#### Document extract:
▬▬▬

Traffic ‘significantly busier’ as State exits second lockdown

NBRU criticises decision to increase capacity on Dublin Bus from 25% to 50%

Roads around Dundrum shopping centre in Dublin were busy. File photograph: Crispin Rodwell

Roads around Dundrum shopping centre in Dublin were busy. File photograph: Crispin Rodwell


Traffic along main commuter routes and in Irish cities was “significantly busier” on Tuesday morning as the State’s second lockdown ended and non-essential retail outlets, churches, gyms, hairdressers and other businesses reopened, AA Roadwatch has said.

Traffic in Dublin and Cork cities was “noticeably busier” with “substantial levels of traffic” on the roads by 9.30am, said AA spokesman Barry Aldworth.

Roads around Dundrum shopping centre in Dublin and Douglas in Cork were busy from early on Tuesday indicating that people were eager to get started with their in-person Christmas shopping straight away, he added.

While Tuesday was busy, Mr Aldworth said he expected traffic volumes would pick up “gradually” over the coming days as the advice remains that people stay within their own county. However, from December 18th, roads will get busy, he said.

“Once it’s the 18th I would expect a lot of people will be travelling home to visit relatives. In previous years we would see the 23rd as the big day for travel home but this year people don’t need to think about taking annual leave to travel as they can work from home.

“I wouldn’t expect a mad rush on any one day. I think it will be more spread out as people have that full week to travel.”

Traffic volumes dropped to about 65 per cent the level usually seen in October and November while the latest Level 5 restrictions were in place. However, levels remained significantly higher than what was seen in March when many routes recorded levels as low as 35 per cent what would typically be seen on a weekday.

Schools open

The decision to keep schools open and to allow construction sites to continue operating during the second lockdown no doubt contributed to the larger volume of cars on Irish roads, AA Roadwatch has said.

While traffic volumes have dropped at different points this year, deaths on Irish roads continue to be a problem with 135 people losing their lives in collisions so far this year, up 10 on the same period last year.

▬▬▬

#### Study questions:
(A) According to the traffic article, how many people have died in collisions on Irish roads so far this year?
(B) Extend the traffic article, picking up after its final sentence.
The data here comes from a different source than the traffic article.

▬▬▬

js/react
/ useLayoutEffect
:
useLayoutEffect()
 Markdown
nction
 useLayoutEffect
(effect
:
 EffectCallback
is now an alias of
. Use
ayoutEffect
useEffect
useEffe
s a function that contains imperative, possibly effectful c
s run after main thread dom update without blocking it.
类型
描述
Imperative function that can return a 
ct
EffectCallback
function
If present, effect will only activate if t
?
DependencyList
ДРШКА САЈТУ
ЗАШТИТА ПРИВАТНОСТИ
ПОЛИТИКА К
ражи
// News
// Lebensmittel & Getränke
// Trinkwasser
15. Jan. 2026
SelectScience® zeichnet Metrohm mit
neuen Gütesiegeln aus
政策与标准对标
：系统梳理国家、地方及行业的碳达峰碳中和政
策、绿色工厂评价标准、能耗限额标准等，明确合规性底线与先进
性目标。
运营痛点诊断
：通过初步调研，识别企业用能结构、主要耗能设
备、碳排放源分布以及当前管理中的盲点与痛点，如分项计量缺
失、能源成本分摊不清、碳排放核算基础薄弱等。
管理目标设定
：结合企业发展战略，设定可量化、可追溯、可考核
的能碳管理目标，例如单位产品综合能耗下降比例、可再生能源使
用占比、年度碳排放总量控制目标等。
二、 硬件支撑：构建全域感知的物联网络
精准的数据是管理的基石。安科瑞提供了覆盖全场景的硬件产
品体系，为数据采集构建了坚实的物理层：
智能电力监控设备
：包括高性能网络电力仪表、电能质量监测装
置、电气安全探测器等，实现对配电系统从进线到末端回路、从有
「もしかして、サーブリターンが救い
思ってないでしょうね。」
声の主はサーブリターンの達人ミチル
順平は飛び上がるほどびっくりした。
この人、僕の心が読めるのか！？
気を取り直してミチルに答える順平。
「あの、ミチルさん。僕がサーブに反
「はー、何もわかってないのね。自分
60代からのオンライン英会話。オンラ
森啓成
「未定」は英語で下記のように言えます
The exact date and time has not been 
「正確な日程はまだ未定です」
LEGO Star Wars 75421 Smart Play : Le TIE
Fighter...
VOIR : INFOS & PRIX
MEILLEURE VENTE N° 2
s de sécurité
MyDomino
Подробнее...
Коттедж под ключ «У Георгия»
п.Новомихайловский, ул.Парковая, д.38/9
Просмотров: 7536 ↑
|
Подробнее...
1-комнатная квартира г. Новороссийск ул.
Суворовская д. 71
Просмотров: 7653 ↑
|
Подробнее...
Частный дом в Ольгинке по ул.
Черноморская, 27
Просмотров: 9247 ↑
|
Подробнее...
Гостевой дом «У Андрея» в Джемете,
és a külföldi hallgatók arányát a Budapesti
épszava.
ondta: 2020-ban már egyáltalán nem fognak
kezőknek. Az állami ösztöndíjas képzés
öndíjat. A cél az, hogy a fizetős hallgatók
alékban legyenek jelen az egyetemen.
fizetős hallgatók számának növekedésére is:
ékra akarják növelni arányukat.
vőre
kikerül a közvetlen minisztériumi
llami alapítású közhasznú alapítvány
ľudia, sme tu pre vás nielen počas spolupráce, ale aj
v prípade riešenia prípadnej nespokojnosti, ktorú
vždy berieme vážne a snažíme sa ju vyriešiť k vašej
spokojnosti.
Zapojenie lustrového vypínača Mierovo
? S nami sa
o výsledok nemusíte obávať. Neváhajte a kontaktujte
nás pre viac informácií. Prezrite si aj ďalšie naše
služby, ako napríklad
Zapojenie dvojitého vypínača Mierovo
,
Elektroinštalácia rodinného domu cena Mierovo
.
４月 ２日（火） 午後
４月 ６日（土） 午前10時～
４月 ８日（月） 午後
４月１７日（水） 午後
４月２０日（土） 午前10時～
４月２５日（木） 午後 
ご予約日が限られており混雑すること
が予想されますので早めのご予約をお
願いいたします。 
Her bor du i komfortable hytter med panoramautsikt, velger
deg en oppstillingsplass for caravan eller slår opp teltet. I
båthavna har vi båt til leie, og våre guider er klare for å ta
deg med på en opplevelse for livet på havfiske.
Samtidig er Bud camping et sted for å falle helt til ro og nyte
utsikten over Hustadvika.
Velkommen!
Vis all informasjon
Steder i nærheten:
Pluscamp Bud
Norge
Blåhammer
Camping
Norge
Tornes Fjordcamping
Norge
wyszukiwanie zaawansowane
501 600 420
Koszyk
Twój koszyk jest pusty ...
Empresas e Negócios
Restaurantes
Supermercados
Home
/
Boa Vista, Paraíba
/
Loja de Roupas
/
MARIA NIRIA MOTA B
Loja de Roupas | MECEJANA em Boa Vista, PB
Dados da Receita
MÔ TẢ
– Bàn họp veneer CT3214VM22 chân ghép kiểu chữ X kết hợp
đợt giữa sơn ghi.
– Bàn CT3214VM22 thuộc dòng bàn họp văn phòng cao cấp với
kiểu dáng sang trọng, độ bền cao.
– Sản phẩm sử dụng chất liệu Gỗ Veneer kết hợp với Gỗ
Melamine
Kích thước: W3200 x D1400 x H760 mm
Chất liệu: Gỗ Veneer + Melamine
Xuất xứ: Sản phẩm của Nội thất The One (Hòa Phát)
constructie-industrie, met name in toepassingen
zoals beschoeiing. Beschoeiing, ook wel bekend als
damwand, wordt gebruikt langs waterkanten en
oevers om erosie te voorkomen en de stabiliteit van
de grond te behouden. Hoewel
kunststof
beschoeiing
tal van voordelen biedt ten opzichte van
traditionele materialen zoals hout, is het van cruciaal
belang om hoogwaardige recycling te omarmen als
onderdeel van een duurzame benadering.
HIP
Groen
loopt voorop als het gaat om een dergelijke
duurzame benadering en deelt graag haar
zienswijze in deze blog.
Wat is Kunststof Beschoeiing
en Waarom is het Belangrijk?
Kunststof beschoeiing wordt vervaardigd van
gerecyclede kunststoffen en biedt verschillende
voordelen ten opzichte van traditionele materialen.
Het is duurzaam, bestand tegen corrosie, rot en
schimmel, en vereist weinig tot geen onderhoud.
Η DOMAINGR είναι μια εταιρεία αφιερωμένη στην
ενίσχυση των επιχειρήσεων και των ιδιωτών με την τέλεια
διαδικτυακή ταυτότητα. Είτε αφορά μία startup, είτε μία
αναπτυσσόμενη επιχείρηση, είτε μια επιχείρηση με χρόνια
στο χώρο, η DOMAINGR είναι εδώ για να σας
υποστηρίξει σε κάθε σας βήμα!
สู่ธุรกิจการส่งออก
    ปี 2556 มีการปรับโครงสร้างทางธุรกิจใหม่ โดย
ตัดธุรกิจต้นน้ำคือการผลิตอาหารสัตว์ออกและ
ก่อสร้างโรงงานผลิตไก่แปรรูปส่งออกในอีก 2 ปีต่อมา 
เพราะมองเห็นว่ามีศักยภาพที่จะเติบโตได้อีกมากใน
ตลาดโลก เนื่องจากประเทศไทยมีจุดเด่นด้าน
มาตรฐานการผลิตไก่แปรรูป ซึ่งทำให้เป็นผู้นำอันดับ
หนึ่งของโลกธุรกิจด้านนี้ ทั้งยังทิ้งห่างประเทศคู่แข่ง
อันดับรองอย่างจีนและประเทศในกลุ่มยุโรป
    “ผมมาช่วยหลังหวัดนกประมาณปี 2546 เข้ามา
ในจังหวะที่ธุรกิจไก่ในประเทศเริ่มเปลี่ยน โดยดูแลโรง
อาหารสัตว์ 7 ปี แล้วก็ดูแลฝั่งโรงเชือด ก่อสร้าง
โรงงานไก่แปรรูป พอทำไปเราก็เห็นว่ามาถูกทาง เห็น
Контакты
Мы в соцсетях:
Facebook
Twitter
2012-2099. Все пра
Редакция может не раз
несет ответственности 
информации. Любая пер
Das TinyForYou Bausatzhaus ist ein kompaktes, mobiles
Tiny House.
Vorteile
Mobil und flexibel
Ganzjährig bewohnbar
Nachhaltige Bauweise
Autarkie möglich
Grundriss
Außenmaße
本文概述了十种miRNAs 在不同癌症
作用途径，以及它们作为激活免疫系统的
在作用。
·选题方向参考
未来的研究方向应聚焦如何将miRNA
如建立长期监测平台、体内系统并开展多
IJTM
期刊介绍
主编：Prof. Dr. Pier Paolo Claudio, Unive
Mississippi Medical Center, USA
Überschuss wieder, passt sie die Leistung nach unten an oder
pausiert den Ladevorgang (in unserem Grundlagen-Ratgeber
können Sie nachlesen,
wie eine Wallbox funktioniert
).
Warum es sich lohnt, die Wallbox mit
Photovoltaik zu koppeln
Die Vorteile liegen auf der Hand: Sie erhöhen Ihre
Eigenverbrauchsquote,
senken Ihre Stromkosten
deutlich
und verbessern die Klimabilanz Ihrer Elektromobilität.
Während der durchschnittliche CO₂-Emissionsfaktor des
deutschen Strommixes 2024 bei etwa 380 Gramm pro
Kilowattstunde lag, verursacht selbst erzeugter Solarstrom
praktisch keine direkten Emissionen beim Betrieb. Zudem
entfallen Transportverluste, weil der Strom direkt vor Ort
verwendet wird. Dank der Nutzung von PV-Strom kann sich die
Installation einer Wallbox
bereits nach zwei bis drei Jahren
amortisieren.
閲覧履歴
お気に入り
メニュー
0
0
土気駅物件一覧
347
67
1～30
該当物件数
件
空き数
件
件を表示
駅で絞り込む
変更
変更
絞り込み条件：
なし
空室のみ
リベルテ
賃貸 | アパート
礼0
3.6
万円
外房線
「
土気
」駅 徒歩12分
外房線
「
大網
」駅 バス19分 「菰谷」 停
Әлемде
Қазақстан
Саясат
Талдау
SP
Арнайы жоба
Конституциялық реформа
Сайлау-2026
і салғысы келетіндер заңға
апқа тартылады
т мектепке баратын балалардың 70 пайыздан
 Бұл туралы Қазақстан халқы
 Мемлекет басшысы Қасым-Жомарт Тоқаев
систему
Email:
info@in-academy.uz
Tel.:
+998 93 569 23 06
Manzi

▬▬▬

#### Exercise results:
(A) 135 people, which is up 10 on the same period last year.

(B)
AA Roadwatch is urging drivers to take extra precautions when driving during wintry conditions and in the lead-up to Christmas.

“Routes will be busier because of people travelling to see family and people may be driving on roads they’re not familiar with,” said Mr Aldworth. “Like every year at Christmas, always exercise caution when driving and allow space between yourself and other road users.” Drivers should also be particularly aware of the increase in the number of people cycling and walking on the roads during the pandemic, he added.

Meanwhile, general secretary of the National Bus and Rain Union (NBRU) Dermot O’Leary called on Minister for Transport Eamon Ryan to meet with the union following the decision to increase capacity on board Dublin Bus from 25 per cent to 50 per cent of normal levels from Tuesday.

Mr O’Leary told RTÉ's Today with Claire Byrne show that he feared the situation could end up “in the appalling vista” that had occurred in London when transport workers lost their lives because of Covid-19.

Mr O’Leary said he was particularly concerned that the 50 per cent capacity would include standing room as well as seats, warning that some people might not be prepared to leave seats empty and stand instead.

Anecdotal evidence from drivers shows people are closing windows left open for circulation because of the cold weather, he said. Staggered opening times for retail outlets would also help ease congestion on public transport, he added.

Mr O’Leary said he hoped the issue would be taken seriously by the minister as it was not acceptable to have his members “dictated to”.